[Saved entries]

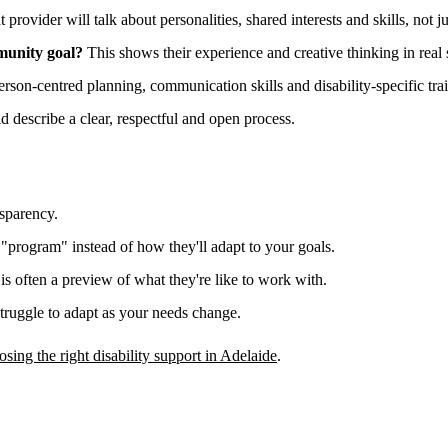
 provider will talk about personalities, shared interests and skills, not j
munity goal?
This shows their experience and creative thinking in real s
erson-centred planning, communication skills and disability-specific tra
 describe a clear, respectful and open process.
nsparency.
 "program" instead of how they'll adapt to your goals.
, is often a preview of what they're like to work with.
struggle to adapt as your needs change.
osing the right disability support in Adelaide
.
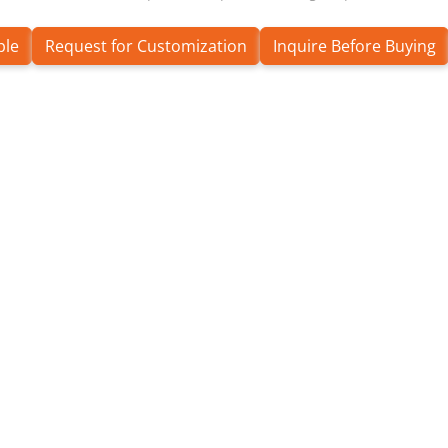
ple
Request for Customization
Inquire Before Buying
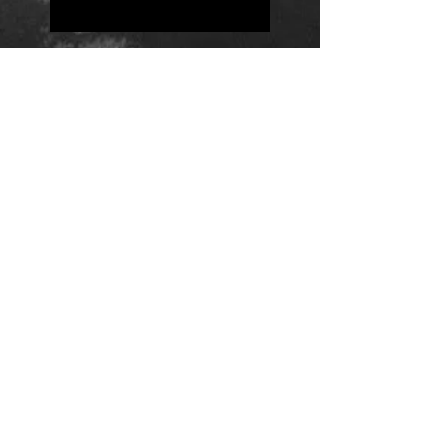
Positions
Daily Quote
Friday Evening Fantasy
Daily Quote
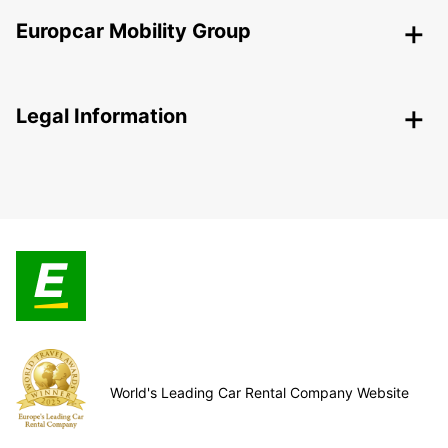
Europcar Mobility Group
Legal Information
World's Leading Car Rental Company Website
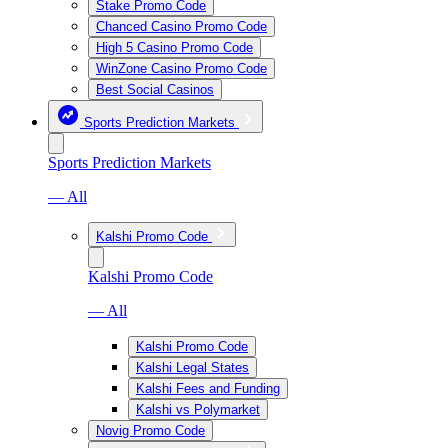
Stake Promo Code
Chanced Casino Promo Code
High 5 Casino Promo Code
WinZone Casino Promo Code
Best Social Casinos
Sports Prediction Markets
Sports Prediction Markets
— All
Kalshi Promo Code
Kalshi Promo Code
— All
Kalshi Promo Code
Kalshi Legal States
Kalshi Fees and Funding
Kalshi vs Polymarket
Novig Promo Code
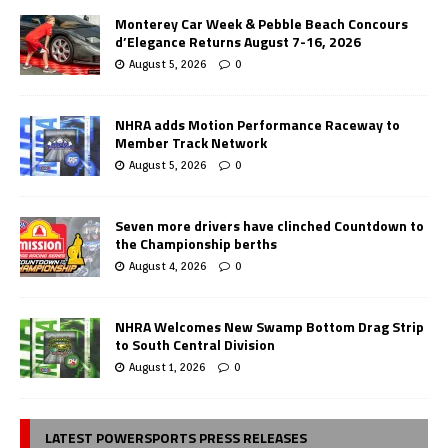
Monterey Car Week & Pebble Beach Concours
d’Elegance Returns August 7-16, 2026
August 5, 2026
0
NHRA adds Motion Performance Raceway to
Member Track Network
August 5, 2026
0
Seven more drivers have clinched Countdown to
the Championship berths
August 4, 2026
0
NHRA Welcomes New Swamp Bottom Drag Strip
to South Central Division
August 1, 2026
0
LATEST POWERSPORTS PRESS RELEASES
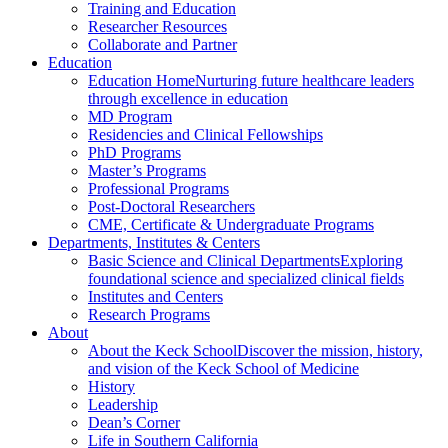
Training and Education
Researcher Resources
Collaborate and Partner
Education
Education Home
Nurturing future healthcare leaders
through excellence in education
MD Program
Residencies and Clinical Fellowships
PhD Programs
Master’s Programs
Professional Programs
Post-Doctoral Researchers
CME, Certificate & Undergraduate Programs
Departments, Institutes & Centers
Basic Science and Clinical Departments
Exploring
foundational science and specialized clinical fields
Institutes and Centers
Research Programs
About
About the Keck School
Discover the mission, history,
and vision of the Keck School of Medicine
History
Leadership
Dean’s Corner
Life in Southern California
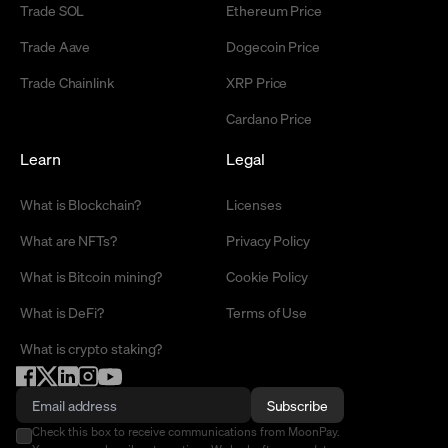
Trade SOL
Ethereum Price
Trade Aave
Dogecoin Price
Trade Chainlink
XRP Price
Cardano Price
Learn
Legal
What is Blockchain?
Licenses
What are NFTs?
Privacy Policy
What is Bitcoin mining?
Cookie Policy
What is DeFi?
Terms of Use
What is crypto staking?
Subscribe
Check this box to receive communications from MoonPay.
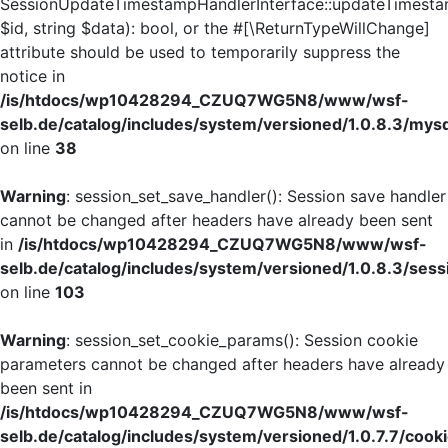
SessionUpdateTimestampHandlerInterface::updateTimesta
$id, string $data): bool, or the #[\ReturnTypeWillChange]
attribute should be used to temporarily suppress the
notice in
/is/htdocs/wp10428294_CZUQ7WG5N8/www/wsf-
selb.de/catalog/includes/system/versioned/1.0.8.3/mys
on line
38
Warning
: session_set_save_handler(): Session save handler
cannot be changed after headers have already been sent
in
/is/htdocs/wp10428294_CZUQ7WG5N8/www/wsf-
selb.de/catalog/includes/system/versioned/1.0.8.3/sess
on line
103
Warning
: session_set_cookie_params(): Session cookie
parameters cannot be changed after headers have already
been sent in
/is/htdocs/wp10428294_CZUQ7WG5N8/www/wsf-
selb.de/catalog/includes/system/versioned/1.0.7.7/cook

* _The problem_:
The lines to return are those in the records above that hold the word "Departments".

* _Result of this task_:
Departments, Institutes & Centers
Basic Science and Clinical Departments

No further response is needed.